Debt financing availability significantly impacts the scale of private equity activity and influences market valuations. Private equity funds operate as "buy-to-sell" investors, focusing on acquiring, adding value, and strategically exiting investments within the fund's lifespan.
Proper exit planning plays a critical role in realizing value. Continuously valuing the investment portfolio poses challenges as market values are not readily observable, necessitating subjective judgment.
The primary performance metrics for private equity funds are internal rate of return (IRR) and multiples, but comparing returns across funds and asset classes requires careful consideration of factors such as cash flow timing, risk differences, portfolio composition, and vintage-year effects.
Fundamental analysis relies on industry and company analysis, which involve various approaches to forecasting income and expenses. These approaches include top-down, bottom-up, and hybrid methods. Top-down approaches start at the macroeconomic level, while bottom-up approaches focus on individual companies or business segments. Hybrid approaches combine elements of both.
When it comes to revenue forecasting, analysts can use different techniques. One approach involves forecasting the growth rate of nominal GDP and the industry/company's growth relative to GDP growth. Another method combines forecasts of market growth with predictions of the company's market share in specific markets.
Positive correlations between operating margins and sales indicate economies of scale within an industry. Certain items on the balance sheet, such as retained earnings, are directly influenced by the income statement, while accounts receivable, accounts payable, and inventory closely relate to income statement projections. Efficiency ratios are commonly utilized to model working capital accounts.
Return on invested capital (ROIC) is a profitability metric that considers taxes and compares net operating profit to the difference between operating assets and liabilities. Sustained high levels of ROIC often suggest a competitive advantage.
Competitive factors affect a company's ability to negotiate input prices with suppliers and adjust product or service prices. Porter's five forces framework helps identify these factors. Inflation or deflation impacts pricing strategies, taking into account industry structure, competitive forces, and consumer demand characteristics.

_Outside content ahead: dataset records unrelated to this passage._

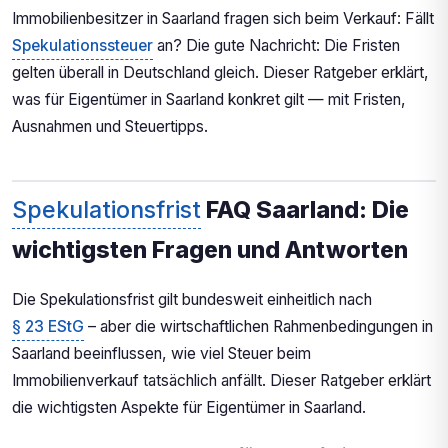
Immobilienbesitzer in Saarland fragen sich beim Verkauf: Fällt
Spekulationssteuer
an? Die gute Nachricht: Die Fristen
gelten überall in Deutschland gleich. Dieser Ratgeber erklärt,
was für Eigentümer in Saarland konkret gilt — mit Fristen,
Ausnahmen und Steuertipps.
Spekulationsfrist
FAQ Saarland: Die
wichtigsten Fragen und Antworten
Die Spekulationsfrist gilt bundesweit einheitlich nach
§ 23 EStG
– aber die wirtschaftlichen Rahmenbedingungen in
Saarland beeinflussen, wie viel Steuer beim
Immobilienverkauf tatsächlich anfällt. Dieser Ratgeber erklärt
die wichtigsten Aspekte für Eigentümer in Saarland.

When a new technological development introduces a product that may impact the demand for existing products, analysts can estimate the effect by combining a unit forecast for the new product with an expected cannibalization factor.
The choice of the explicit forecast horizon depends on factors such as the projected holding period, portfolio turnover, industry cyclicality, company-specific considerations, and employer preferences.
Analyst forecasts can be influenced by behavioral biases like overconfidence, the illusion of control, conservatism, representativeness, and confirmation bias. These biases can have an impact on the accuracy of the forecasts.